Given a scenario, implement an information security vulnerability management process.CompTIA Cybersecurity Analyst (CySA+) Certification Exam Objectives Version 3.0
Identification of Requirements
One of the key parts of managing vulnerabilities is knowing what the enterprise is trying to achieve. The first set of requirements often come from regulatory bodies. Some of these are listed below. It is important to know what
- Health Insurance Portability and Accountability Act (HIPPA) – applies to any business that deals with Protected Health Information (PHI).
- Payment Card Industry Data Security Standard (PCI DSS) – applies to the protection of credit card information and how it is exchanged between merchants, processors and financial institutions
- Sarbanes Oxley (SOX) – Applies to all publicly traded companies in the United States. It’s goal is to establish standards for maintaining secure and accurate financial records.
The corporate policy also helps to define the requirements for vulnerability management. Policy can establish what risks and vulnerabilities the corporation are willing to have and what mitigations must be in place. Exceptions to general security posture should be defined in a corporate policy. Data classification can also be part of a corporate policy. Different classifications of data may be subject to more or less control.
A final component of the requirements for vulnerability management is to establish an inventory of the assets being protected. Assets may be hardware or software and will have varying levels of importance. Each asset can be rated as critical or non-critical or may be assigned a numeric value of ranked importance. More important assets will have different technical controls than lesser assets.
Establish Scanning Frequency
The scanning for vulnerabilities in an enterprise must be done repeatedly. The frequency of these scans is determined by several factors. First, the risk of scanning must be taken into consideration. The more often a scan is done, the more likely a vulnerability is found before it is exploited. Unfortunately though vulnerability scans can also cause problems as some vulnerabilities can cause a denial of service. These competing interests are balanced by the corporation’s risk tolerance.
Regulatory requirements will also play a role in choosing the frequency of vulnerability scans. Some may require yearly or quarterly scans.
Technical constraints often play into the frequency of scans. An organization may not have the technical equipment or knowledge to do scans themselves. This will often limit scan frequencies as it must be paid for using outside analysts and equipment.
Configure Tools to Perform Scans
Once the requirements and frequency are determined, the actual scan must be configured. There are several options to consider for the actual vulnerability scan. First, you must determine the sensitivity of the scan. This involves determining a balance between thoroughness and not causing issues in production systems through the scan. Some modules and scanners may cause adverse effects so it is important to understand what each does and what you are scanning.
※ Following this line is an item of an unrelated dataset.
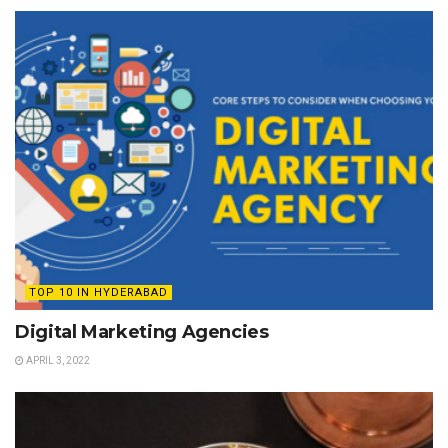
TOP 10 IN HYDERABAD
Digital Marketing Agencies
APRIL 3, 2022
Vulnerability scanners often update themselves through feeds. These feeds offer new signatures and vulnerabilities to test. Some organizations automatically include these new items, but often it is best to have a plan for reviewing them before allowing them to be added to an existing scan definition.
Similarly to defining the scope of penetration testing, vulnerability scans should have a defined scope. This may be used to help limit potential adverse effects on critical systems posed by automated scans. This scope can be defined by IP address. Also part of the scope is whether to use credentialed (authorized accounts) to scan or to only use scans that do not require credentials.
Once the scope and requirements are established, the software for the scanning must be chosen. This can come in two forms, server-based or agent-based. Server based scan hosts over the network while agent based scans take place internally on a host through a software agent. A combination of these may be used as well.
It is also important to remember that vulnerability scanning tools need to be updated too. The Security Content Automation Protocol (SCAP) is used by many tools to provide a method to update vulnerability databases and plugins.
After the tools are done with the vulnerability scanning, reports must be made to relay the information found. These may be done either automatically or manually. Regular scans may be automatically reported on, but sometimes additional work by analysts may need to be done before the reports are given to management. This work is to help interpret the results and provide suggestions based on what the scan discovered.
Often the vulnerability scan is just the beginning of the process of vulnerability management. Once the reports have been produced there must be a process on how to respond. The first step is to prioritize the vulnerabilities found. This can be done by the criticality of the vulnerability and the importance of the asset. The difficulty to implement the resolution is also taken into account. It may be determined that some remediations won’t be done because of various barriers.
These barriers may consist of many things. Service Level Agreements (SLAs) in place with business stakeholders may restrict how much downtime may be incurred. Another restriction may be from the organization’s governance bodies that may choose not to risk the system changes necessary. The possibility of degrading functionality or performance of a system to the end users is another barrier to remediation.